Aristóteles critica os espartanos em sua Política: os hilotas continuam se rebelando; as mulheres espartanas são luxuosas; os magistrados (e especialmente os éforos) são irresponsáveis; chegar a decisões pelo grito mais alto na Apela é bobagem; q riqueza dos cidadãos é desigual (de modo que muitos estão perdendo os recursos necessários para ser um cidadão e um hoplita); e os esparcíatas deixam que se evadam impostos; então, a cidade é pobre e os cidadãos individuais são gananciosos. Acima de tudo, os espartanos não conhecem outras artes além da guerra, então, em paz, são incompetentes e corruptos. As instituições cretenses, diz ele, são ainda piores.[9]
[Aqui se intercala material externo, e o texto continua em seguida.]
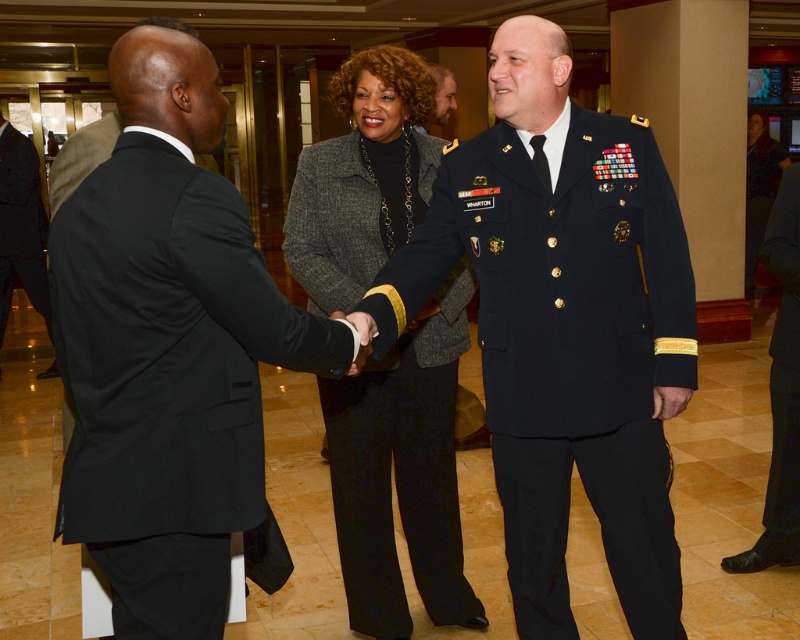
Question: Is black suit at left positioned behind light brown hair at center?

Choices:
 (A) no
 (B) yes

Answer: (A)

Question: Which of the following is the closest to the observer?

Choices:
 (A) (114, 493)
 (B) (454, 86)
 (C) (412, 125)
 (D) (652, 262)

Answer: (A)

Question: Is navy blue uniform at center closer to the viewer compared to gray woolen blazer at center?

Choices:
 (A) no
 (B) yes

Answer: (B)

Question: Which of these objects is positioned closest to the black suit at left?

Choices:
 (A) light brown hair at center
 (B) gray woolen blazer at center
 (C) black wool suit at left

Answer: (B)

Question: Based on their relative distances, which object is nearer to the black wool suit at left?

Choices:
 (A) light brown hair at center
 (B) black suit at left
 (C) navy blue uniform at center

Answer: (A)

Question: Does black wool suit at left appear over light brown hair at center?

Choices:
 (A) no
 (B) yes

Answer: (A)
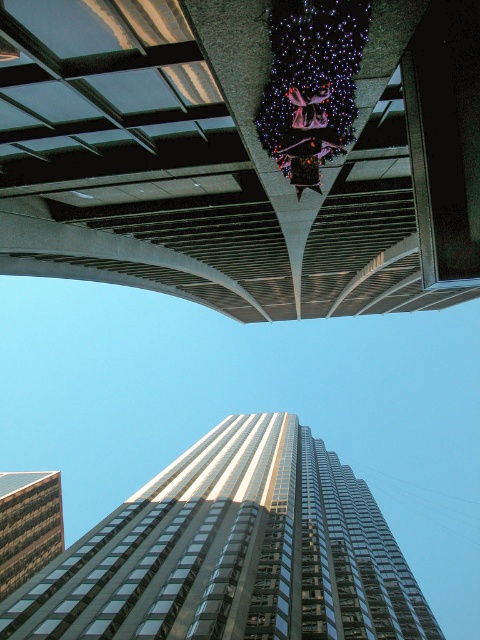
You are an architect analyzing the structural integrity of the reflective glass skyscraper at center. Considering the metallic gray overpass at upper center, which object has a narrower width?

The metallic gray overpass at upper center has a lesser width compared to the reflective glass skyscraper at center, so it is narrower.

You are standing in front of the glassy reflective building at lower left and want to see the metallic purple skateboard at center. In which direction should you turn your head to look towards it?

The metallic purple skateboard at center is to the right of the glassy reflective building at lower left, so you should turn your head to the right to look towards it.

You are standing in front of the skyscraper and want to take a photo of the metallic purple skateboard at center without the glassy reflective building at lower left appearing in the background. Is this possible given their positions?

The glassy reflective building at lower left is closer to you than the metallic purple skateboard at center, so if you position yourself so that the building is out of the frame, the skateboard can be captured without the building in the background.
A admiração por Esparta continuou no Renascimento. Nicolau Maquiavel concordou que Esparta era notável por sua existência longa e estável, mas afirmou que, para alcançar a virtù e a glória, Roma era preferível.[10] O constitucionalista inglês elisabetano John Aylmer comparou o governo misto da Inglaterra dos Tudor com a república espartana, afirmando que a "Lacedemônia, [era] a mais nobre e melhor cidade jamais governada". Ele a elogiou como um modelo para a Inglaterra. O filósofo suíço-francês Jean-Jacques Rousseau contrastou Esparta favoravelmente com Atenas em seu Discurso sobre as Ciências e as Artes, argumentando que sua austera constituição era preferível à natureza mais culta da vida ateniense. Samuel Adams expressou desapontamento que a república americana não estava conseguindo encontrar seu ideal de uma "Esparta cristã".[11]
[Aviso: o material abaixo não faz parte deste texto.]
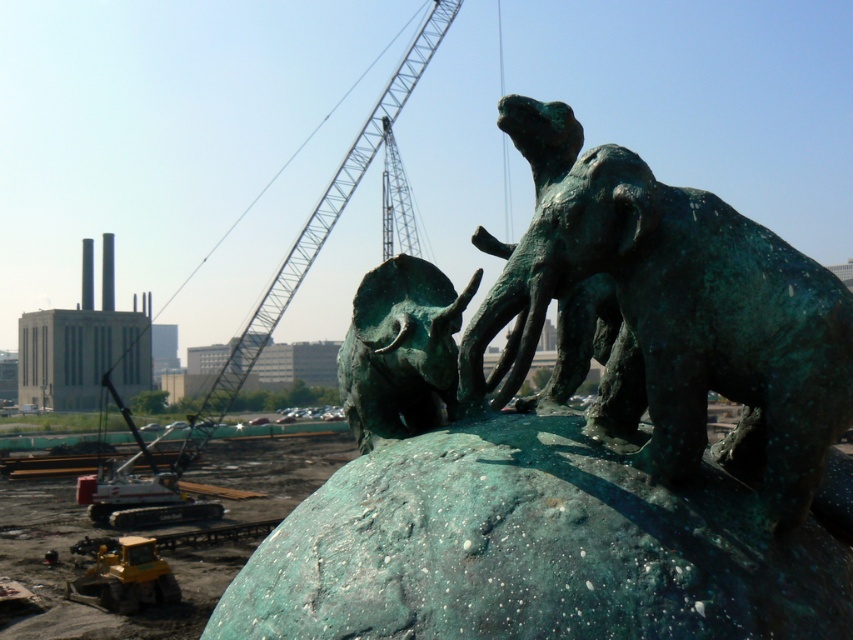
You are an architect observing the construction site and the historical statue. You need to determine the spatial relationship between the green patina bronze elephant at center and the greenish metallic crane at upper center. Which object is positioned higher in the image?

The greenish metallic crane at upper center is positioned higher than the green patina bronze elephant at center.

You are an urban planner assessing the space between the green patina bronze elephant at center and the greenish metallic crane at upper center. Given that the elephant is smaller, how might this affect the visual balance of the scene?

The green patina bronze elephant at center is smaller than the greenish metallic crane at upper center, which could create an imbalance as the larger crane might dominate the visual focus, making the elephant appear less prominent.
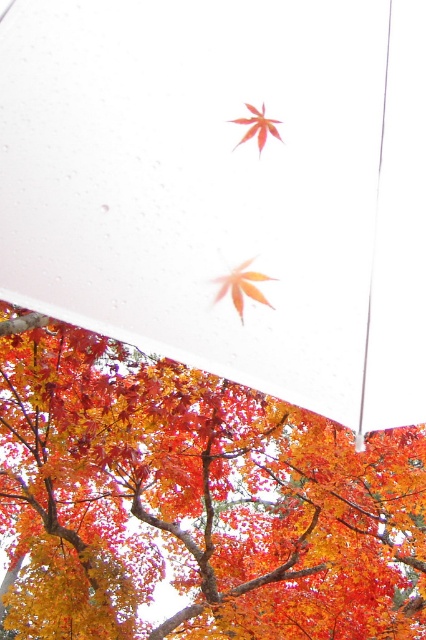
Question: Is shiny orange leaf at upper center to the right of shiny orange maple leaf at upper center from the viewer's perspective?

Choices:
 (A) no
 (B) yes

Answer: (A)

Question: Where is orange matte maple leaf at center located in relation to shiny orange maple leaf at upper center in the image?

Choices:
 (A) left
 (B) right

Answer: (A)

Question: Does shiny orange leaf at upper center have a lesser width compared to shiny orange maple leaf at upper center?

Choices:
 (A) no
 (B) yes

Answer: (A)

Question: Which point is farther to the camera?

Choices:
 (A) orange matte maple leaf at center
 (B) shiny orange maple leaf at upper center
 (C) transparent plastic canopy at center
 (D) shiny orange leaf at upper center

Answer: (D)

Question: Which object is farther from the camera taking this photo?

Choices:
 (A) orange matte maple leaf at center
 (B) shiny orange maple leaf at upper center
 (C) shiny orange leaf at upper center

Answer: (C)

Question: Among these points, which one is nearest to the camera?

Choices:
 (A) (264, 140)
 (B) (222, 288)
 (C) (45, 132)

Answer: (C)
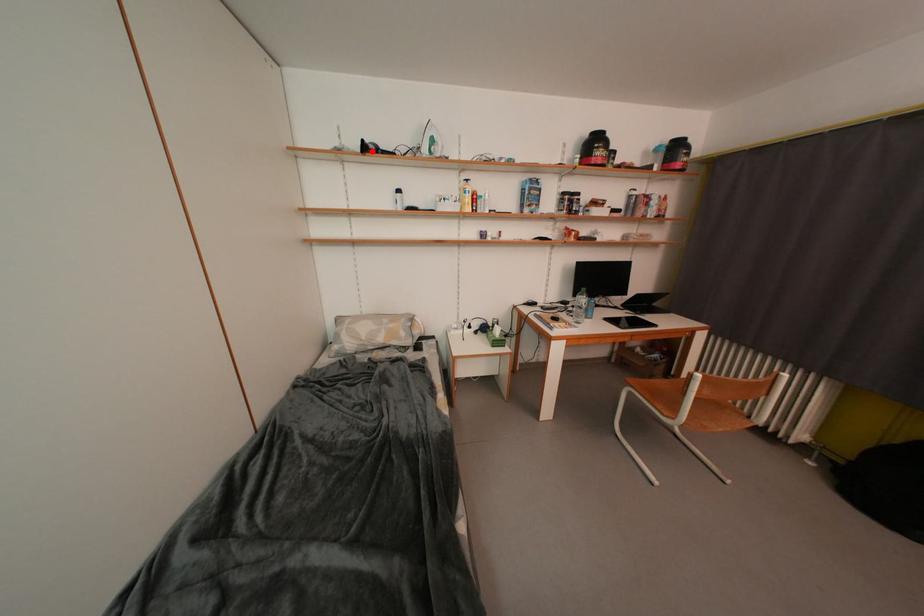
Alexander Hamilton zombava da laconofilia de sua época, acusando-a de irrealista:
Podemos pregar até nos cansarmos do tema, a necessidade de desinteresse nas repúblicas, sem fazer um único prosélito. O declamador virtuoso não vai persuadir a si mesmo nem a qualquer outra pessoa a se contentar com uma dupla porção de mingau, em vez de uma remuneração razoável por seus serviços. Poderíamos tão logo reconciliar-nos com as espartanas e esposas, com sua moeda de ferro, suas longas barbas ou seu caldo negro. Há uma dissimulação total nas circunstâncias, assim como nas maneiras, da sociedade entre nós; e é tão ridículo procurar modelos nas idades simples da Grécia e Roma como seria ir em busca deles entre os hotentotes e os lapões.[12]
A laconofilia se tornou mais expressiva no século XIX. O desenvolvimento das escolas públicas inglesas foi influenciado pela ideia da escolaridade de crianças espartanas citada na biografia de Plutarco sobre Licurgo, [13] como também foram as universidades da Ivy League americana. Esparta também foi usada como um modelo de pureza social pela França revolucionária e napoleônica. Slavoj Žižek afirmou que "todos os radicais igualitários modernos, de Rousseau aos jacobinos, imaginaram a França republicana como uma nova Esparta".[14]
A laconofilia moderna está presente na cultura popular, em geral em associação com a Batalha das Termópilas, como retratado em filmes como Os 300 de Esparta (1962) e, mais recentemente, no filme 300, adaptado da história em quadrinhos de mesmo nome.
No mundo moderno, o adjetivo "espartano" é usado para implicar a simplicidade, a frugalidade, ou a evasão do luxo e do conforto. Por causa de sua reputação para a proeza física, o apelido "Espartano" foi adotado por equipes em diversos esportes. A Universidade Estadual de Michigan adotou "Spartans" como sua identidade da equipe em 1925. Além do Michigan State Spartans, outras equipes incluem o San Jose State Spartans, Hamrun Spartans Football Club (Malta), Norfolk State Spartans, e outros. Os clubes de futebol incluem Sparta de Praga República Checa, Spartans F.C. (Escócia) e Sparta Rotterdam (Países Baixos).